[Supplied records]
□ □ □ □ □ □ □

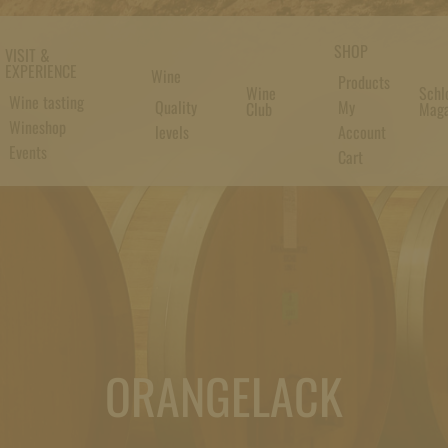
SHOP
VISIT &
EXPERIENCE
Wine
Products
Wine
Schl
Wine tasting
Quality
My
Club
Maga
Wineshop
levels
Account
Events
Cart
ORANGELACK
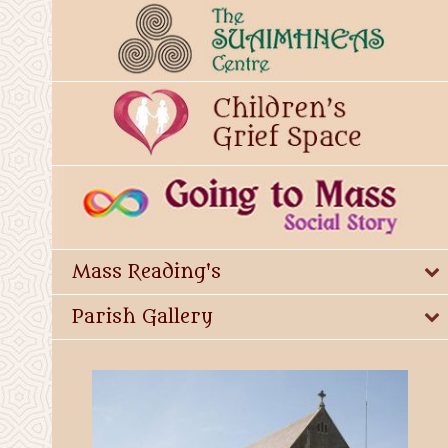
Mass Reading's
Parish Gallery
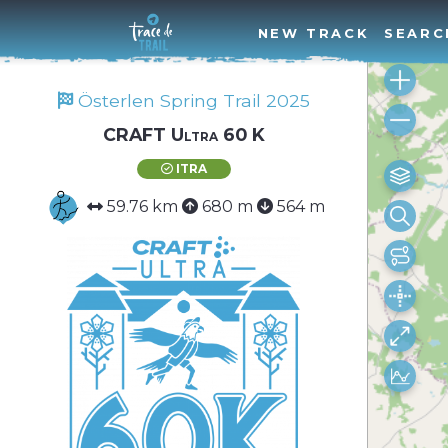
NEW TRACK
SEARC
Österlen Spring Trail 2025
CRAFT Ultra 60 K
ITRA
59.76 km
680 m
564 m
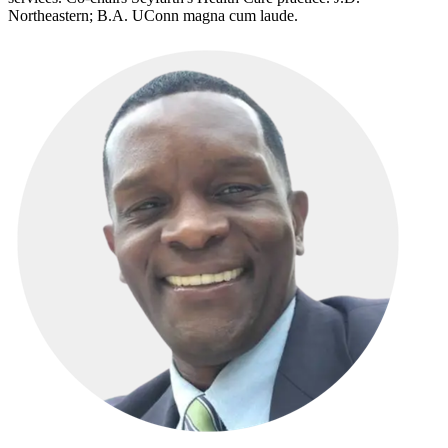
Northeastern; B.A. UConn magna cum laude.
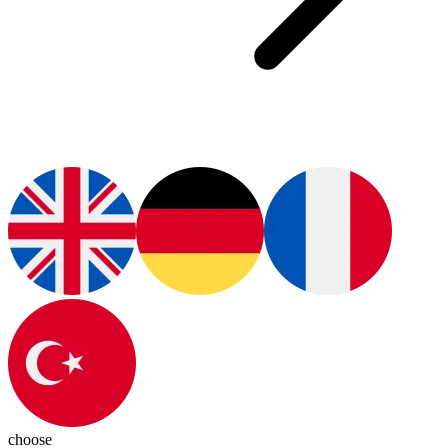
choose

□ □ □ □ □ □ □

[Exercise directions]
Without including any pictures, output all the entries above exactly.

[The completed task]
SHOP
VISIT &
EXPERIENCE
Wine
Products
Wine
Schl
Wine tasting
Quality
My
Club
Maga
Wineshop
levels
Account
Events
Cart
ORANGELACK
Mass Reading's
Parish Gallery
NEW TRACK
SEARC
Österlen Spring Trail 2025
CRAFT Ultra 60 K
ITRA
59.76 km
680 m
564 m
Northeastern; B.A. UConn magna cum laude.
choose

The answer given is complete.